The records:
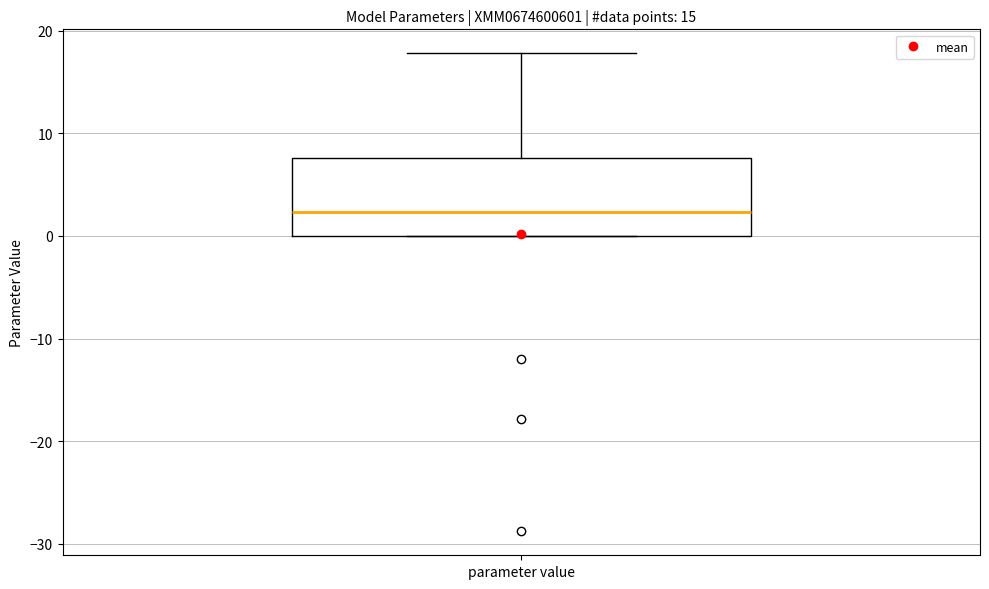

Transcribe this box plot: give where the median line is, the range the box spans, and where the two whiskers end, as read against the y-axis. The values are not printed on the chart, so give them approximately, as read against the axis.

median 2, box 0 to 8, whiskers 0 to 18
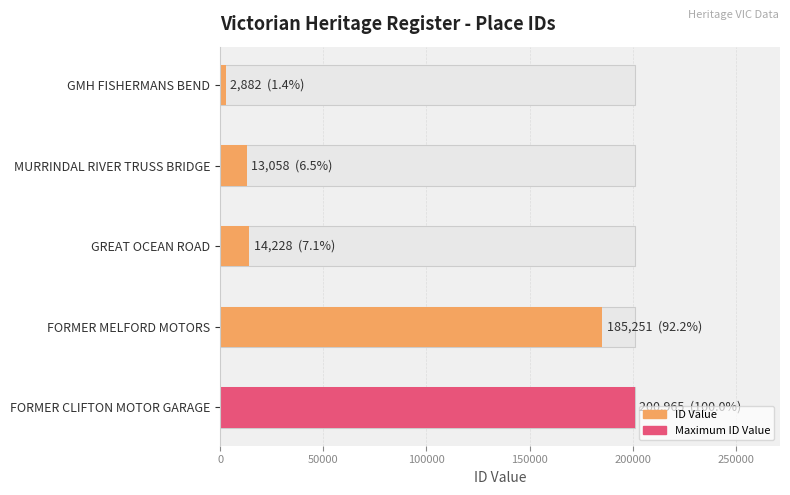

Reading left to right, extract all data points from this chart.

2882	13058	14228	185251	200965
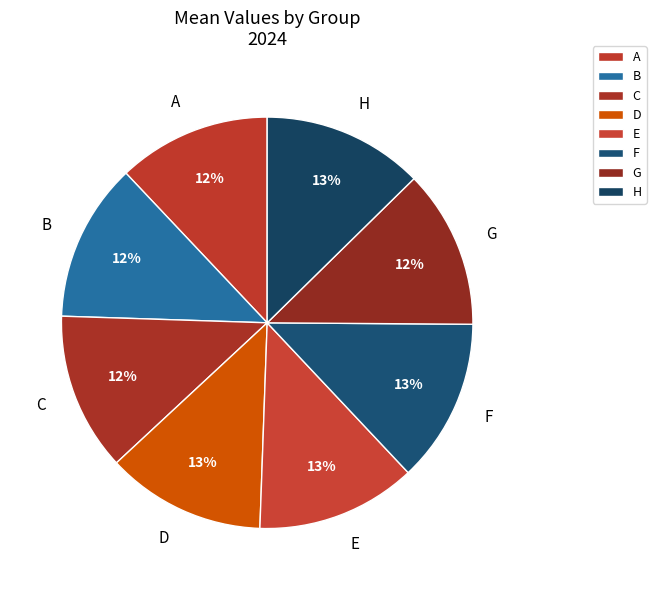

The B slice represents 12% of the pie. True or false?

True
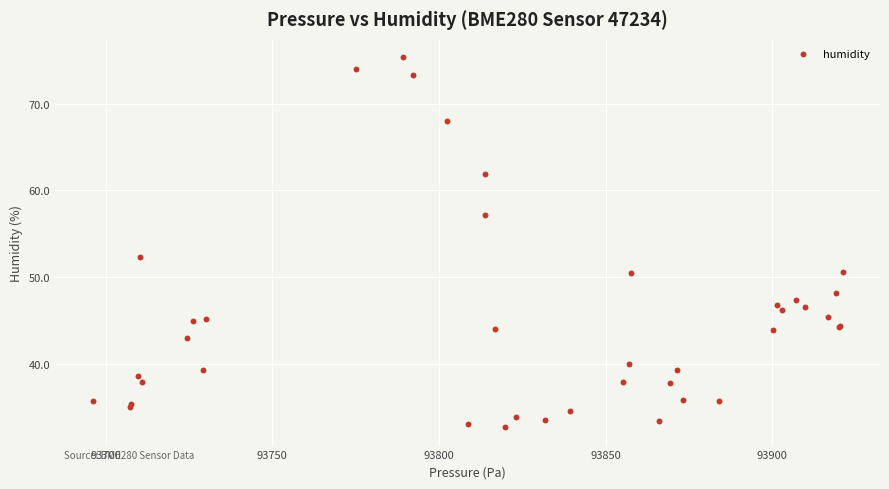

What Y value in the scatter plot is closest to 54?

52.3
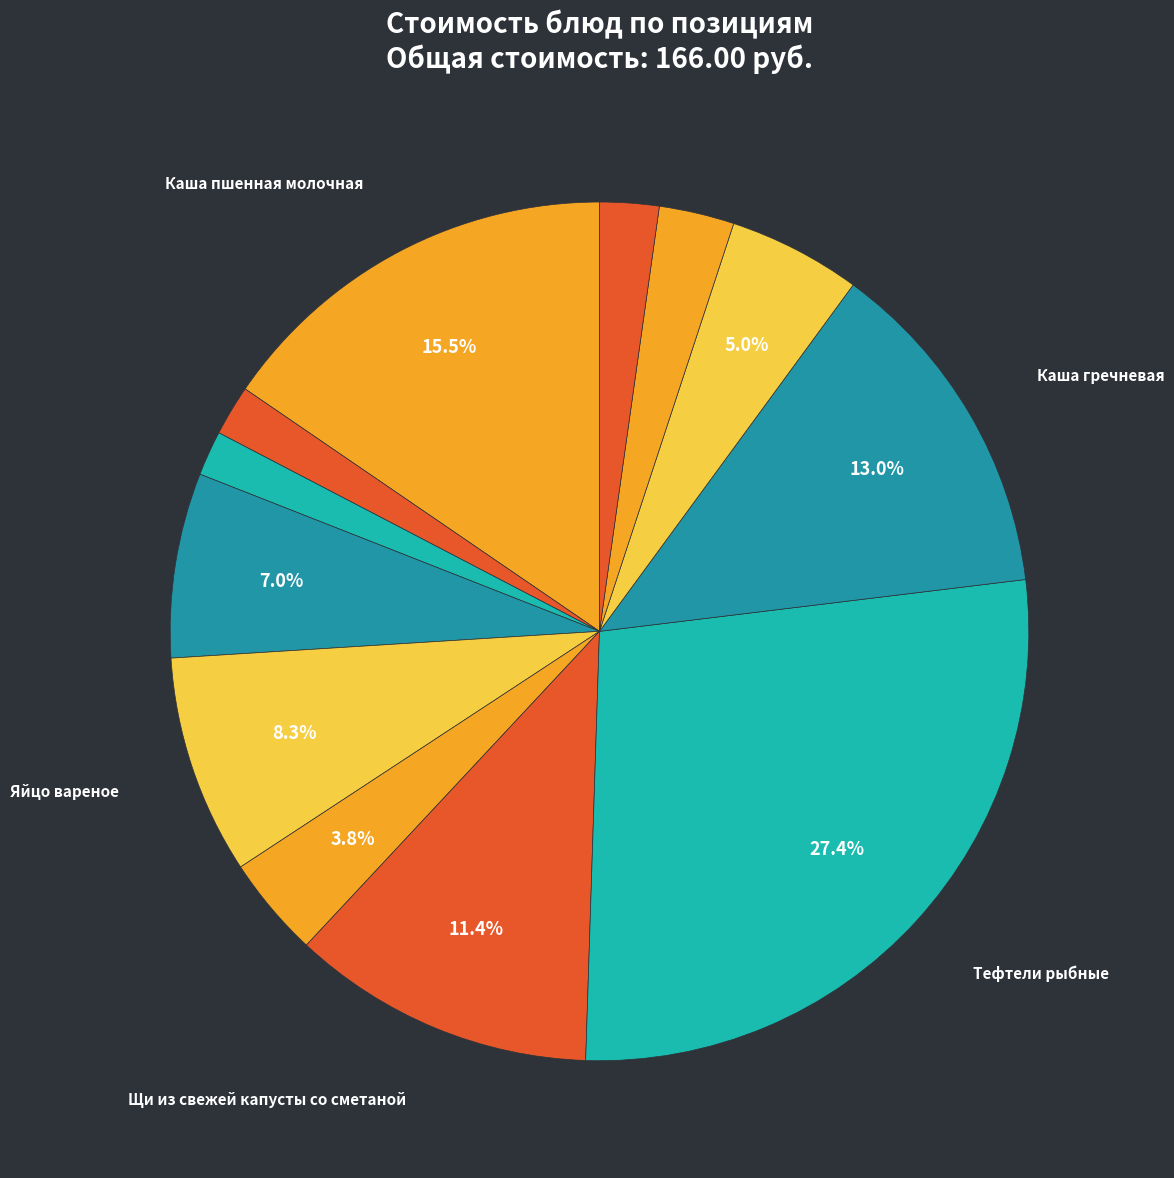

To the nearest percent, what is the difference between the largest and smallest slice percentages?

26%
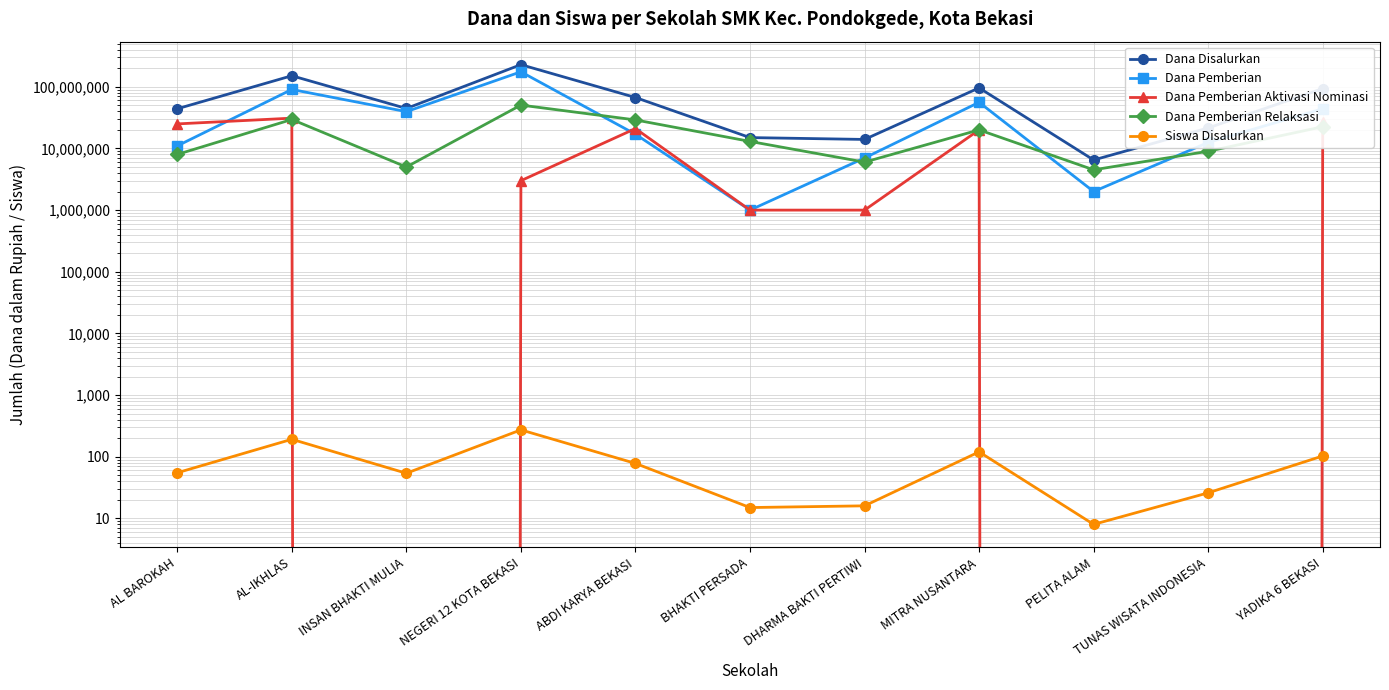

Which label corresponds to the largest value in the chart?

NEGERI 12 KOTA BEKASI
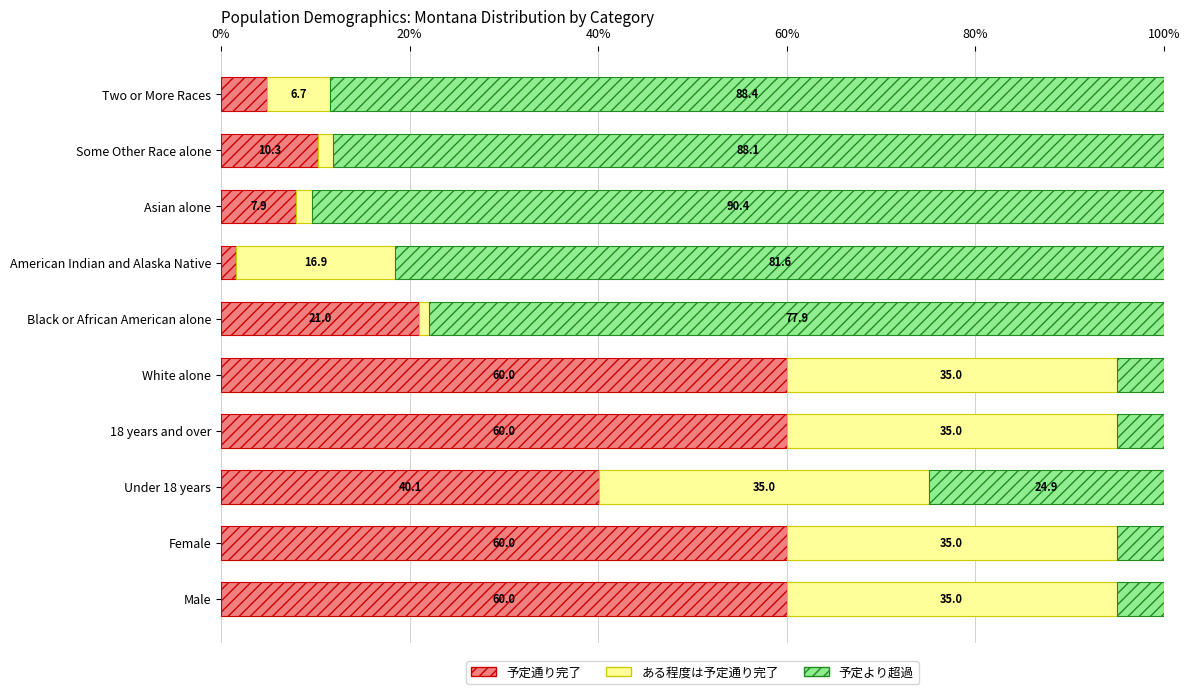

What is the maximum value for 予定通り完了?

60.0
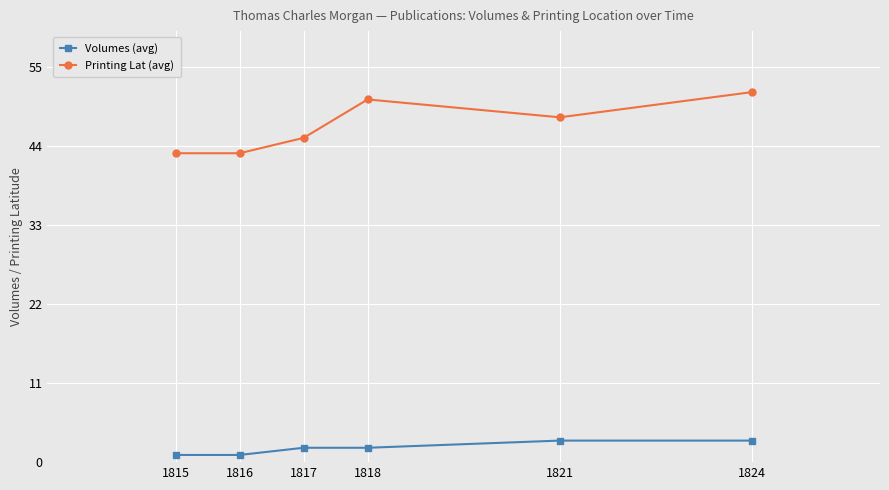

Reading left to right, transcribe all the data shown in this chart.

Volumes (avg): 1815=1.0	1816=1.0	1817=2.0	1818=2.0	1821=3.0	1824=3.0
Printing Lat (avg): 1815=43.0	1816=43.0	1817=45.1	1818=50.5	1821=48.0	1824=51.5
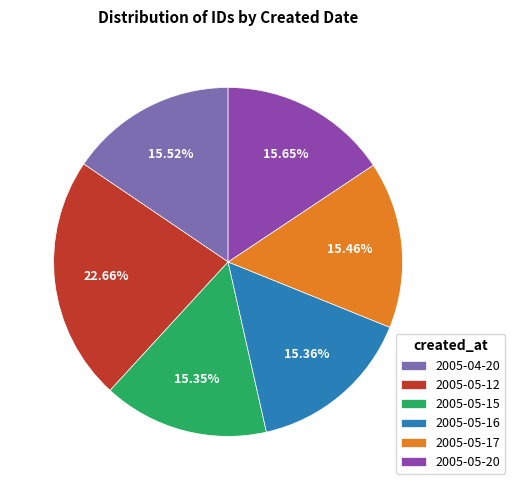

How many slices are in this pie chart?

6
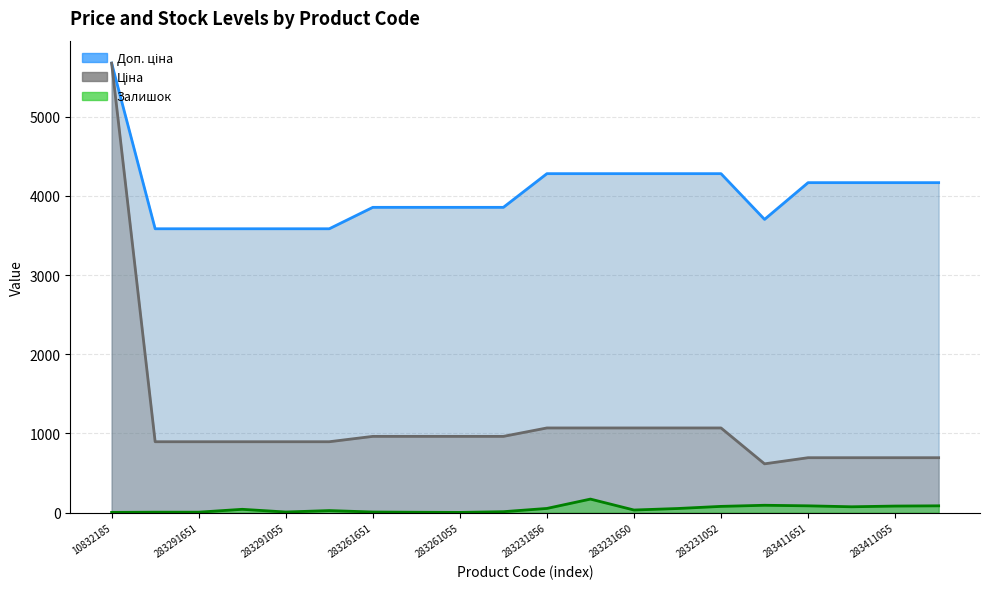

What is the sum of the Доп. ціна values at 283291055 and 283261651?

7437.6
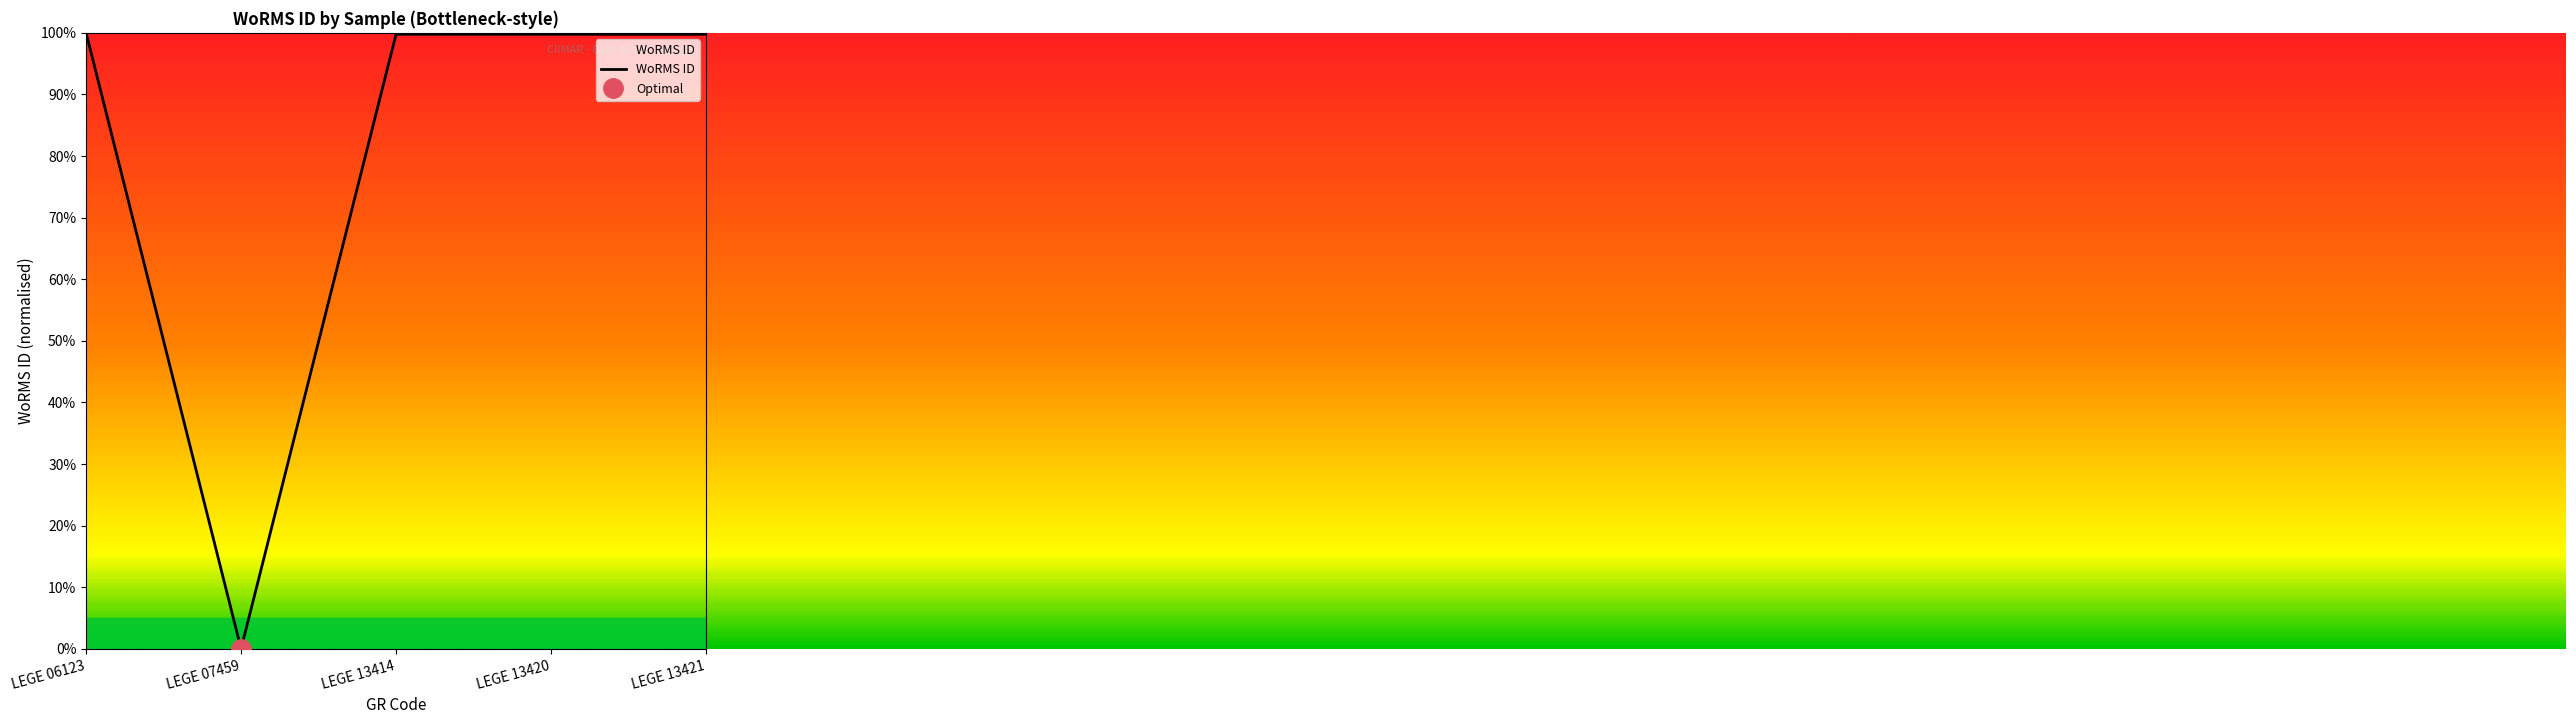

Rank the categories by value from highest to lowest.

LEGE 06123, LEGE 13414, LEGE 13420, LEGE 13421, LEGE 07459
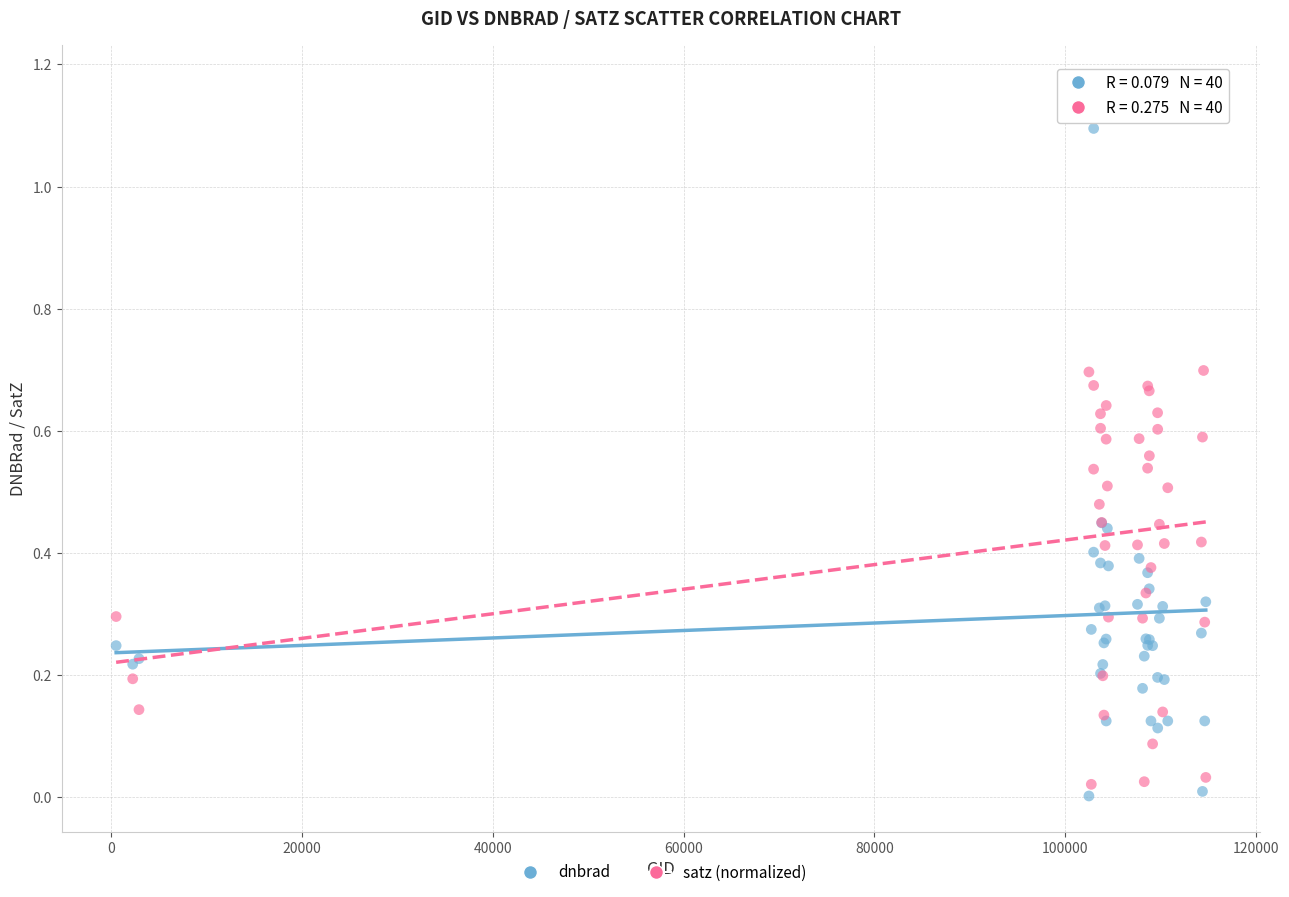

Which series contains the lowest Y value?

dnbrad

What you need to do:
Rewrite the listing with every "chart" changed to "graph" and everything else left as it is. Leave out the pictures.

Response for this exercise:
Transcribe this box plot: give where the median line is, the range the box spans, and where the two whiskers end, as read against the y-axis. The values are not printed on the graph, so give them approximately, as read against the axis.

median 2, box 0 to 8, whiskers 0 to 18

Reading left to right, extract all data points from this graph.

2882	13058	14228	185251	200965

The B slice represents 12% of the pie. True or false?

True

What Y value in the scatter plot is closest to 54?

52.3

To the nearest percent, what is the difference between the largest and smallest slice percentages?

26%

Which label corresponds to the largest value in the graph?

NEGERI 12 KOTA BEKASI

What is the maximum value for 予定通り完了?

60.0

Reading left to right, transcribe all the data shown in this graph.

Volumes (avg): 1815=1.0	1816=1.0	1817=2.0	1818=2.0	1821=3.0	1824=3.0
Printing Lat (avg): 1815=43.0	1816=43.0	1817=45.1	1818=50.5	1821=48.0	1824=51.5

How many slices are in this pie graph?

6

What is the sum of the Доп. ціна values at 283291055 and 283261651?

7437.6

Rank the categories by value from highest to lowest.

LEGE 06123, LEGE 13414, LEGE 13420, LEGE 13421, LEGE 07459

Which series contains the lowest Y value?

dnbrad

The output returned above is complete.